** EXERCISE PROMPT **
Set down every entry again word for word, please, but skip the pictures.
=== Section Start ===
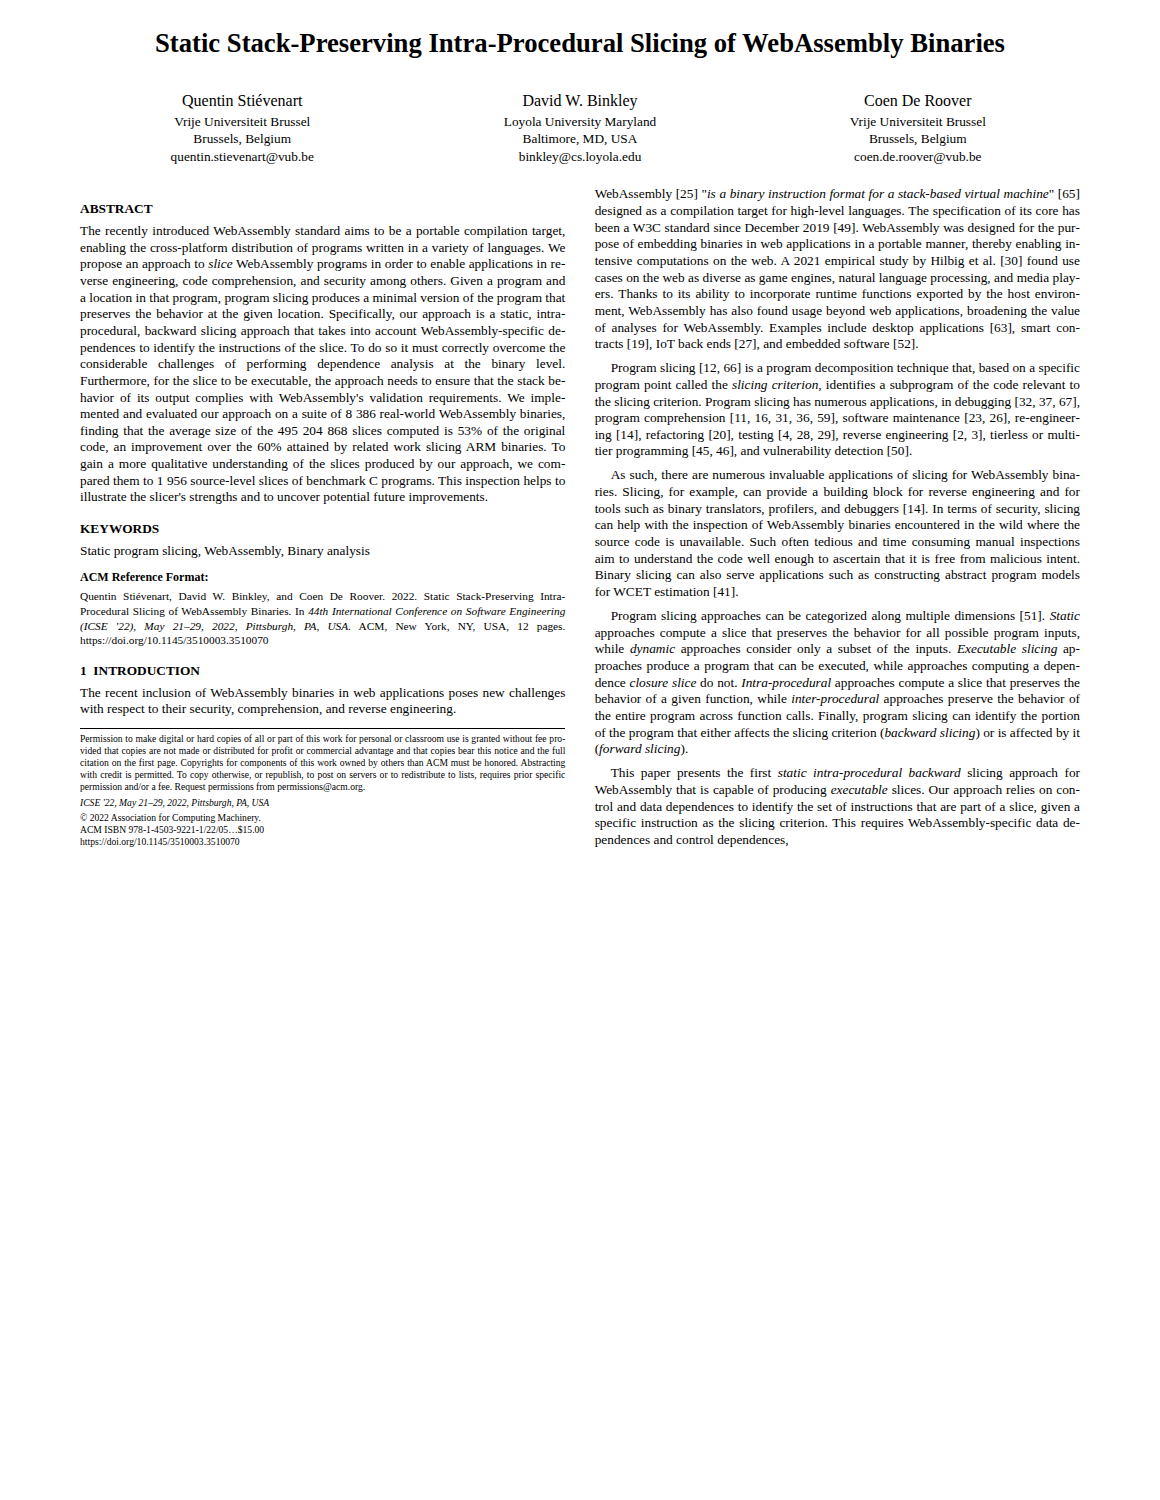Static Stack-Preserving Intra-Procedural Slicing of WebAssembly Binaries
Quentin Stiévenart
Vrije Universiteit Brussel
Brussels, Belgium
quentin.stievenart@vub.be
David W. Binkley
Loyola University Maryland
Baltimore, MD, USA
binkley@cs.loyola.edu
Coen De Roover
Vrije Universiteit Brussel
Brussels, Belgium
coen.de.roover@vub.be
Abstract
The recently introduced WebAssembly standard aims to be a portable compilation target, enabling the cross-platform distribution of programs written in a variety of languages. We propose an approach to slice WebAssembly programs in order to enable applications in reverse engineering, code comprehension, and security among others. Given a program and a location in that program, program slicing produces a minimal version of the program that preserves the behavior at the given location. Specifically, our approach is a static, intra-procedural, backward slicing approach that takes into account WebAssembly-specific dependences to identify the instructions of the slice. To do so it must correctly overcome the considerable challenges of performing dependence analysis at the binary level. Furthermore, for the slice to be executable, the approach needs to ensure that the stack behavior of its output complies with WebAssembly's validation requirements. We implemented and evaluated our approach on a suite of 8 386 real-world WebAssembly binaries, finding that the average size of the 495 204 868 slices computed is 53% of the original code, an improvement over the 60% attained by related work slicing ARM binaries. To gain a more qualitative understanding of the slices produced by our approach, we compared them to 1 956 source-level slices of benchmark C programs. This inspection helps to illustrate the slicer's strengths and to uncover potential future improvements.
Keywords
Static program slicing, WebAssembly, Binary analysis
ACM Reference Format:
Quentin Stiévenart, David W. Binkley, and Coen De Roover. 2022. Static Stack-Preserving Intra-Procedural Slicing of WebAssembly Binaries. In 44th International Conference on Software Engineering (ICSE '22), May 21–29, 2022, Pittsburgh, PA, USA. ACM, New York, NY, USA, 12 pages. https://doi.org/10.1145/3510003.3510070
1 Introduction
The recent inclusion of WebAssembly binaries in web applications poses new challenges with respect to their security, comprehension, and reverse engineering.
Permission to make digital or hard copies of all or part of this work for personal or classroom use is granted without fee provided that copies are not made or distributed for profit or commercial advantage and that copies bear this notice and the full citation on the first page. Copyrights for components of this work owned by others than ACM must be honored. Abstracting with credit is permitted. To copy otherwise, or republish, to post on servers or to redistribute to lists, requires prior specific permission and/or a fee. Request permissions from permissions@acm.org.
ICSE '22, May 21–29, 2022, Pittsburgh, PA, USA
© 2022 Association for Computing Machinery.
ACM ISBN 978-1-4503-9221-1/22/05…$15.00
https://doi.org/10.1145/3510003.3510070
WebAssembly [25] "is a binary instruction format for a stack-based virtual machine" [65] designed as a compilation target for high-level languages. The specification of its core has been a W3C standard since December 2019 [49]. WebAssembly was designed for the purpose of embedding binaries in web applications in a portable manner, thereby enabling intensive computations on the web. A 2021 empirical study by Hilbig et al. [30] found use cases on the web as diverse as game engines, natural language processing, and media players. Thanks to its ability to incorporate runtime functions exported by the host environment, WebAssembly has also found usage beyond web applications, broadening the value of analyses for WebAssembly. Examples include desktop applications [63], smart contracts [19], IoT back ends [27], and embedded software [52].
Program slicing [12, 66] is a program decomposition technique that, based on a specific program point called the slicing criterion, identifies a subprogram of the code relevant to the slicing criterion. Program slicing has numerous applications, in debugging [32, 37, 67], program comprehension [11, 16, 31, 36, 59], software maintenance [23, 26], re-engineering [14], refactoring [20], testing [4, 28, 29], reverse engineering [2, 3], tierless or multi-tier programming [45, 46], and vulnerability detection [50].
As such, there are numerous invaluable applications of slicing for WebAssembly binaries. Slicing, for example, can provide a building block for reverse engineering and for tools such as binary translators, profilers, and debuggers [14]. In terms of security, slicing can help with the inspection of WebAssembly binaries encountered in the wild where the source code is unavailable. Such often tedious and time consuming manual inspections aim to understand the code well enough to ascertain that it is free from malicious intent. Binary slicing can also serve applications such as constructing abstract program models for WCET estimation [41].
Program slicing approaches can be categorized along multiple dimensions [51]. Static approaches compute a slice that preserves the behavior for all possible program inputs, while dynamic approaches consider only a subset of the inputs. Executable slicing approaches produce a program that can be executed, while approaches computing a dependence closure slice do not. Intra-procedural approaches compute a slice that preserves the behavior of a given function, while inter-procedural approaches preserve the behavior of the entire program across function calls. Finally, program slicing can identify the portion of the program that either affects the slicing criterion (backward slicing) or is affected by it (forward slicing).
This paper presents the first static intra-procedural backward slicing approach for WebAssembly that is capable of producing executable slices. Our approach relies on control and data dependences to identify the set of instructions that are part of a slice, given a specific instruction as the slicing criterion. This requires WebAssembly-specific data dependences and control dependences,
=== Section End ===
** TASK SOLUTION **
Static Stack-Preserving Intra-Procedural Slicing of WebAssembly Binaries
Quentin Stiévenart
Vrije Universiteit Brussel
Brussels, Belgium
quentin.stievenart@vub.be
David W. Binkley
Loyola University Maryland
Baltimore, MD, USA
binkley@cs.loyola.edu
Coen De Roover
Vrije Universiteit Brussel
Brussels, Belgium
coen.de.roover@vub.be
Abstract
The recently introduced WebAssembly standard aims to be a portable compilation target, enabling the cross-platform distribution of programs written in a variety of languages. We propose an approach to slice WebAssembly programs in order to enable applications in reverse engineering, code comprehension, and security among others. Given a program and a location in that program, program slicing produces a minimal version of the program that preserves the behavior at the given location. Specifically, our approach is a static, intra-procedural, backward slicing approach that takes into account WebAssembly-specific dependences to identify the instructions of the slice. To do so it must correctly overcome the considerable challenges of performing dependence analysis at the binary level. Furthermore, for the slice to be executable, the approach needs to ensure that the stack behavior of its output complies with WebAssembly's validation requirements. We implemented and evaluated our approach on a suite of 8 386 real-world WebAssembly binaries, finding that the average size of the 495 204 868 slices computed is 53% of the original code, an improvement over the 60% attained by related work slicing ARM binaries. To gain a more qualitative understanding of the slices produced by our approach, we compared them to 1 956 source-level slices of benchmark C programs. This inspection helps to illustrate the slicer's strengths and to uncover potential future improvements.
Keywords
Static program slicing, WebAssembly, Binary analysis
ACM Reference Format:
Quentin Stiévenart, David W. Binkley, and Coen De Roover. 2022. Static Stack-Preserving Intra-Procedural Slicing of WebAssembly Binaries. In 44th International Conference on Software Engineering (ICSE '22), May 21–29, 2022, Pittsburgh, PA, USA. ACM, New York, NY, USA, 12 pages. https://doi.org/10.1145/3510003.3510070
1 Introduction
The recent inclusion of WebAssembly binaries in web applications poses new challenges with respect to their security, comprehension, and reverse engineering.
Permission to make digital or hard copies of all or part of this work for personal or classroom use is granted without fee provided that copies are not made or distributed for profit or commercial advantage and that copies bear this notice and the full citation on the first page. Copyrights for components of this work owned by others than ACM must be honored. Abstracting with credit is permitted. To copy otherwise, or republish, to post on servers or to redistribute to lists, requires prior specific permission and/or a fee. Request permissions from permissions@acm.org.
ICSE '22, May 21–29, 2022, Pittsburgh, PA, USA
© 2022 Association for Computing Machinery.
ACM ISBN 978-1-4503-9221-1/22/05…$15.00
https://doi.org/10.1145/3510003.3510070
WebAssembly [25] "is a binary instruction format for a stack-based virtual machine" [65] designed as a compilation target for high-level languages. The specification of its core has been a W3C standard since December 2019 [49]. WebAssembly was designed for the purpose of embedding binaries in web applications in a portable manner, thereby enabling intensive computations on the web. A 2021 empirical study by Hilbig et al. [30] found use cases on the web as diverse as game engines, natural language processing, and media players. Thanks to its ability to incorporate runtime functions exported by the host environment, WebAssembly has also found usage beyond web applications, broadening the value of analyses for WebAssembly. Examples include desktop applications [63], smart contracts [19], IoT back ends [27], and embedded software [52].
Program slicing [12, 66] is a program decomposition technique that, based on a specific program point called the slicing criterion, identifies a subprogram of the code relevant to the slicing criterion. Program slicing has numerous applications, in debugging [32, 37, 67], program comprehension [11, 16, 31, 36, 59], software maintenance [23, 26], re-engineering [14], refactoring [20], testing [4, 28, 29], reverse engineering [2, 3], tierless or multi-tier programming [45, 46], and vulnerability detection [50].
As such, there are numerous invaluable applications of slicing for WebAssembly binaries. Slicing, for example, can provide a building block for reverse engineering and for tools such as binary translators, profilers, and debuggers [14]. In terms of security, slicing can help with the inspection of WebAssembly binaries encountered in the wild where the source code is unavailable. Such often tedious and time consuming manual inspections aim to understand the code well enough to ascertain that it is free from malicious intent. Binary slicing can also serve applications such as constructing abstract program models for WCET estimation [41].
Program slicing approaches can be categorized along multiple dimensions [51]. Static approaches compute a slice that preserves the behavior for all possible program inputs, while dynamic approaches consider only a subset of the inputs. Executable slicing approaches produce a program that can be executed, while approaches computing a dependence closure slice do not. Intra-procedural approaches compute a slice that preserves the behavior of a given function, while inter-procedural approaches preserve the behavior of the entire program across function calls. Finally, program slicing can identify the portion of the program that either affects the slicing criterion (backward slicing) or is affected by it (forward slicing).
This paper presents the first static intra-procedural backward slicing approach for WebAssembly that is capable of producing executable slices. Our approach relies on control and data dependences to identify the set of instructions that are part of a slice, given a specific instruction as the slicing criterion. This requires WebAssembly-specific data dependences and control dependences,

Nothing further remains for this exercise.